#### Given request
Reproduce verbatim the stretch of the listing from the line containing "table_cell 0.000 [611, 643, 742, 683]" through the line containing "table_cell 4.84% [557, 390, 634, 430]", both included.

◆ ◆ ◆

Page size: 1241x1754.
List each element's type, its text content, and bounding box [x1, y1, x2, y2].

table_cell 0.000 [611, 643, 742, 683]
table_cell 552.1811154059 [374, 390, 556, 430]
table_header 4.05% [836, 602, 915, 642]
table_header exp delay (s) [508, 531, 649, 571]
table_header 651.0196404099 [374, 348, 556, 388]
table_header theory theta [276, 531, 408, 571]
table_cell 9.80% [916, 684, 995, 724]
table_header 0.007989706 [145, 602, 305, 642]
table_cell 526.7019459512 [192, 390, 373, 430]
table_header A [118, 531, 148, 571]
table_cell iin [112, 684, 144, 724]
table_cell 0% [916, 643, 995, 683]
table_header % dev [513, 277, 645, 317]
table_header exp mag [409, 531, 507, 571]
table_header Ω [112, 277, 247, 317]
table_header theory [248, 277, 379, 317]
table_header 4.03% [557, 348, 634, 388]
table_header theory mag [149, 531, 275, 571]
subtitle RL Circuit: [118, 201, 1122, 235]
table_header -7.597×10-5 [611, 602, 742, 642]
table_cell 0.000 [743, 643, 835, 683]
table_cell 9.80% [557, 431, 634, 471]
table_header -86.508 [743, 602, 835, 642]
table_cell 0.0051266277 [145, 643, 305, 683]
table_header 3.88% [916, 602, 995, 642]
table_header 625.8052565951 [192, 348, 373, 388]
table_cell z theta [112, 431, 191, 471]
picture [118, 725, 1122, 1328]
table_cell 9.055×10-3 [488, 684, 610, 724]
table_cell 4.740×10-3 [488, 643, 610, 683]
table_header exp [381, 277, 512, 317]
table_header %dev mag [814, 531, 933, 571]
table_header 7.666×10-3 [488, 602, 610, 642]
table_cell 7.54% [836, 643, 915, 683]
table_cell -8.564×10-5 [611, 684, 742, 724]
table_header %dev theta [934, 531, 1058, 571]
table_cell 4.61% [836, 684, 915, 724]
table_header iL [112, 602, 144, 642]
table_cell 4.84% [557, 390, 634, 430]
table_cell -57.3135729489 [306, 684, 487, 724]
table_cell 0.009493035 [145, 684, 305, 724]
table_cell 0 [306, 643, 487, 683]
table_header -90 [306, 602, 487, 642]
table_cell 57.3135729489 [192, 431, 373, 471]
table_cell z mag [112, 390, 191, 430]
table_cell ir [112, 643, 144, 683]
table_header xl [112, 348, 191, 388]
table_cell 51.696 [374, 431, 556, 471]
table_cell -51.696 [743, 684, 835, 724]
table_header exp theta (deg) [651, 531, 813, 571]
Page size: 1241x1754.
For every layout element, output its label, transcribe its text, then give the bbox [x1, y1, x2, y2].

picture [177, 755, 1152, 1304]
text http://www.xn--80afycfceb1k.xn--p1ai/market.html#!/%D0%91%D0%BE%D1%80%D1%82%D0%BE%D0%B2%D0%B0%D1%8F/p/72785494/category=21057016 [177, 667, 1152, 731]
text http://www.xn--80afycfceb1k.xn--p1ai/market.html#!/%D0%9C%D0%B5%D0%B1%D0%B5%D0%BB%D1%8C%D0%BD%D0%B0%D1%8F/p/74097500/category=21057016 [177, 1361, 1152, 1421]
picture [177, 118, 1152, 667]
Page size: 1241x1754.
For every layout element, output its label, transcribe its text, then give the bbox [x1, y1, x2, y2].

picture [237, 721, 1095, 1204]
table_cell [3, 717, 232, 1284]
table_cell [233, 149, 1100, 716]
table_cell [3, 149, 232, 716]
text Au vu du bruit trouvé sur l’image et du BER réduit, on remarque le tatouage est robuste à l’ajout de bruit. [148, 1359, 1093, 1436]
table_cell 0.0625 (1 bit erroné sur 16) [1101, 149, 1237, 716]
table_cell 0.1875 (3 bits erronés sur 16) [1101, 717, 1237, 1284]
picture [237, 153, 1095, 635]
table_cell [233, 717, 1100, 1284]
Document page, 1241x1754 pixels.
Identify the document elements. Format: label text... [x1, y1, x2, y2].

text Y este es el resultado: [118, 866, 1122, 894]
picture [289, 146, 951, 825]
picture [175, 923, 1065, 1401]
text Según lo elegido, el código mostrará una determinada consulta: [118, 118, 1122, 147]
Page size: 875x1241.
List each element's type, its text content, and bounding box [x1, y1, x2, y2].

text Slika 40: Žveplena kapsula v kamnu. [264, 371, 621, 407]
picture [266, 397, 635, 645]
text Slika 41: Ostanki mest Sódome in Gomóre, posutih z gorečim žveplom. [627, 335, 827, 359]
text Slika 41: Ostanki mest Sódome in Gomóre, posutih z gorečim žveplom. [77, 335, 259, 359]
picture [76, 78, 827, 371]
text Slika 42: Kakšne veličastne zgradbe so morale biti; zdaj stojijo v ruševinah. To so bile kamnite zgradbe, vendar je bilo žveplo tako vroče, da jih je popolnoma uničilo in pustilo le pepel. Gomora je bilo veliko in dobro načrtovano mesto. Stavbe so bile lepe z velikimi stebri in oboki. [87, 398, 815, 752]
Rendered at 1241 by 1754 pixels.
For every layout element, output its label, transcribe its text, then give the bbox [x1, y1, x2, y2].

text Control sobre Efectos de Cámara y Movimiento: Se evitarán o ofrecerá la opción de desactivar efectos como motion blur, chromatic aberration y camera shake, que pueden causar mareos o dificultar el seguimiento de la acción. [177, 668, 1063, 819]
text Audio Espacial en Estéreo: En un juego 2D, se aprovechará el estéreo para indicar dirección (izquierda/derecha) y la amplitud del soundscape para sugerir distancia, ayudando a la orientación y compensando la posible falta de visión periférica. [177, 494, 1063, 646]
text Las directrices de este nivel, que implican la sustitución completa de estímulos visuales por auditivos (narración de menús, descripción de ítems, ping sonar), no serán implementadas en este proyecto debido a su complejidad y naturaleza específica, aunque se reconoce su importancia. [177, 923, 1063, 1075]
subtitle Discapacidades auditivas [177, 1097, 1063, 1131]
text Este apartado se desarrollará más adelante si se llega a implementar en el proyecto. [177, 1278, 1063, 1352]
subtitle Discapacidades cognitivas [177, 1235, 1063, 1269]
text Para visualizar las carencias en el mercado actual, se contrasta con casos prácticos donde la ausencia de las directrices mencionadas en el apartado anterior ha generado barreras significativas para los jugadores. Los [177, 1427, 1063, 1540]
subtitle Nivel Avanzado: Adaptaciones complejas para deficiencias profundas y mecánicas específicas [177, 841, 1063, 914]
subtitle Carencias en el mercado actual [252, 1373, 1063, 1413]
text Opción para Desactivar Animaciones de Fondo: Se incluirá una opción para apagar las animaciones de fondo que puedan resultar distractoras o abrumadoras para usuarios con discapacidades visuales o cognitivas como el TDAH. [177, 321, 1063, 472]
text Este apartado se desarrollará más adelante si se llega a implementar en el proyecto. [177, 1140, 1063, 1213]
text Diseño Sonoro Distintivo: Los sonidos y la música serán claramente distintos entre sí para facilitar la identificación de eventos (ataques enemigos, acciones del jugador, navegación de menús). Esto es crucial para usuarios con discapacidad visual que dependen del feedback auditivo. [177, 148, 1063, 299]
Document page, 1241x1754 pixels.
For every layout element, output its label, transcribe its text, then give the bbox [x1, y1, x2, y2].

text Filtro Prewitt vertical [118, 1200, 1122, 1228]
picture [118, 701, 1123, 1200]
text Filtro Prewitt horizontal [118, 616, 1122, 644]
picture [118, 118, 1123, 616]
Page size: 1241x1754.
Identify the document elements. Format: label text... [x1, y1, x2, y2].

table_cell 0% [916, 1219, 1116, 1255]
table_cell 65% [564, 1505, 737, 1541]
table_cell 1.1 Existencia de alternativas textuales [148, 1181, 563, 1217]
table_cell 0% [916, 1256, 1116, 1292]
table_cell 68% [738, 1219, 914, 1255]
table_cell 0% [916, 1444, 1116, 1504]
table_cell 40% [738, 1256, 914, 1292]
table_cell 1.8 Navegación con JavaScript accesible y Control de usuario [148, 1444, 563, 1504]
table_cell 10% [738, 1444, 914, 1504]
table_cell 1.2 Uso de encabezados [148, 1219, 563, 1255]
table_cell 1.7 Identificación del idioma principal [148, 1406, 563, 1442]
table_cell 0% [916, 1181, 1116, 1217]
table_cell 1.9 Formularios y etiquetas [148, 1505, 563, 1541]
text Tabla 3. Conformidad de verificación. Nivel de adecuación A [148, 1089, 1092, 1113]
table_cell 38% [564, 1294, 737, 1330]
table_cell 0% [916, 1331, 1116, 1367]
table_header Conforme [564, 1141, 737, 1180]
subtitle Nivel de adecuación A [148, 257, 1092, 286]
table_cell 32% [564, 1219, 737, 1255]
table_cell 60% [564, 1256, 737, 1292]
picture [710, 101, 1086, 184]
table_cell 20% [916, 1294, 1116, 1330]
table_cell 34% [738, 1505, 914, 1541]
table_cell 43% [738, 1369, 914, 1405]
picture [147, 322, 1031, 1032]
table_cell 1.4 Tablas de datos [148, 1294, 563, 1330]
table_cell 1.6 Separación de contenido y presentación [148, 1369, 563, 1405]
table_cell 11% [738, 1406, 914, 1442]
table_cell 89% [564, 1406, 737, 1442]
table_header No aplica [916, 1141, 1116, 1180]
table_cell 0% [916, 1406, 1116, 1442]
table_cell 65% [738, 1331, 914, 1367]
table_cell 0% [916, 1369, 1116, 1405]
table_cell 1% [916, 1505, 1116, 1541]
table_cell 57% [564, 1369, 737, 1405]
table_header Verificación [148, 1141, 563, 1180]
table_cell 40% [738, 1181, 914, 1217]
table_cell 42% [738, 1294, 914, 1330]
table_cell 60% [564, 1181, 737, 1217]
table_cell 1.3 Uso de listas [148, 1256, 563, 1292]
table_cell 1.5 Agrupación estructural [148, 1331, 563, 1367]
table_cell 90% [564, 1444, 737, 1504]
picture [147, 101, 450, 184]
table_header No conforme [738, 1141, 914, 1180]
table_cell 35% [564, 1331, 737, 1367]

◆ ◆ ◆

#### Task output
table_cell 0.000 [611, 643, 742, 683]
table_cell 552.1811154059 [374, 390, 556, 430]
table_header 4.05% [836, 602, 915, 642]
table_header exp delay (s) [508, 531, 649, 571]
table_header 651.0196404099 [374, 348, 556, 388]
table_header theory theta [276, 531, 408, 571]
table_cell 9.80% [916, 684, 995, 724]
table_header 0.007989706 [145, 602, 305, 642]
table_cell 526.7019459512 [192, 390, 373, 430]
table_header A [118, 531, 148, 571]
table_cell iin [112, 684, 144, 724]
table_cell 0% [916, 643, 995, 683]
table_header % dev [513, 277, 645, 317]
table_header exp mag [409, 531, 507, 571]
table_header Ω [112, 277, 247, 317]
table_header theory [248, 277, 379, 317]
table_header 4.03% [557, 348, 634, 388]
table_header theory mag [149, 531, 275, 571]
subtitle RL Circuit: [118, 201, 1122, 235]
table_header -7.597×10-5 [611, 602, 742, 642]
table_cell 0.000 [743, 643, 835, 683]
table_cell 9.80% [557, 431, 634, 471]
table_header -86.508 [743, 602, 835, 642]
table_cell 0.0051266277 [145, 643, 305, 683]
table_header 3.88% [916, 602, 995, 642]
table_header 625.8052565951 [192, 348, 373, 388]
table_cell z theta [112, 431, 191, 471]
picture [118, 725, 1122, 1328]
table_cell 9.055×10-3 [488, 684, 610, 724]
table_cell 4.740×10-3 [488, 643, 610, 683]
table_header exp [381, 277, 512, 317]
table_header %dev mag [814, 531, 933, 571]
table_header 7.666×10-3 [488, 602, 610, 642]
table_cell 7.54% [836, 643, 915, 683]
table_cell -8.564×10-5 [611, 684, 742, 724]
table_header %dev theta [934, 531, 1058, 571]
table_cell 4.61% [836, 684, 915, 724]
table_header iL [112, 602, 144, 642]
table_cell 4.84% [557, 390, 634, 430]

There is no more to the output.